Teach us, Lord, the power that comes from standing close to You. May we experience what true strength is by welcoming Your grace within us and allowing it to guide our minds and our hands. May we not be jealous of the kind of power that comes from dominating and taking, crying foul and getting even, being first and only. For our true strength comes in unity; it comes from taking our place among others and recognizing what You call each of us to do in community.

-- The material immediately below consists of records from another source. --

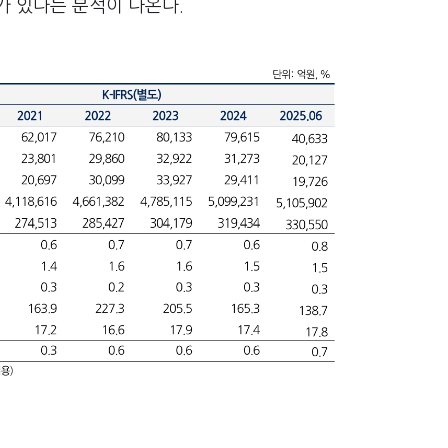
가 있다는 분석이 나온다.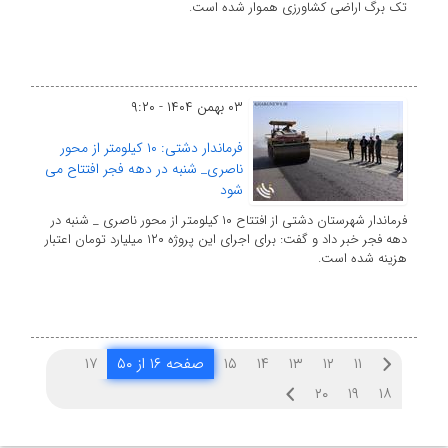
تک برگ اراضی کشاورزی هموار شده است.
۰۳ بهمن ۱۴۰۴ - ۹:۲۰
فرماندار دشتی: ۱۰ کیلومتر از محور
ناصری_ شنبه در دهه فجر افتتاح می
شود
فرماندار شهرستان دشتی از افتتاح ۱۰ کیلومتر از محور ناصری _ شنبه در
دهه فجر خبر داد و گفت: برای اجرای این پروژه ۱۲۰ میلیارد تومان اعتبار
هزینه شده است.
۱۱
۱۲
۱۳
۱۴
۱۵
صفحه ۱۶ از ۵۰
۱۷
۲۰
۱۹
۱۸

Your way is simply that which makes us truly thrive. And You know this because You made us. You know what we run best on! May we stop looking for alternative "fuels," and discover the mileage we get from running on You!

Sunday, July 20, 2014

Just what is this abiding presence?

Dear God,
This is Kelley.

We cannot forget Your abiding presence, Lord. We must not. So many judge You; they find You lacking, for the Nigerian girls have not been rescued; the cancer is not gone; the mental struggle still rages. But to shake our heads and walk away, thinking our prayers not answered misses Your grace, Your love, Your will pounding in the veins of all those for whom we pray. You do not cease to love. No moment is not saturated with You.

image by Dave Ingram
I hated You for not intervening. Why, that canoe could have capsized closer to us, within reach. But no, it had to have drifted 15 feet away from us, necessitating my going back into that black water, the water with a crocodile in it, somewhere. And I hated You when I leaped for that canoe, when I climbed out of that water, balancing somehow on two Cypress knees. I hated You as I pulled a water-logged canoe up and out of the water, tossing it upright as if it were a bag of mulch. And then I saw my friend's face, a look of disbelief arrayed, and I realized what had just occurred. No, You hadn't allowed that canoe to be easily retrieved and turned upright; but You had allowed -- and enabled -- it to be so.

You do not make things easy; You make them possible. And even when our eyes do not see the possibilities, You do. Even when an end is reached; even when death comes about; even when we perceive the answer as no. What we must remember is that it is an answer. You are present. You are finding a way, a way perhaps other than the one we see as best, but what way would we rather have it? Our way, or Yours?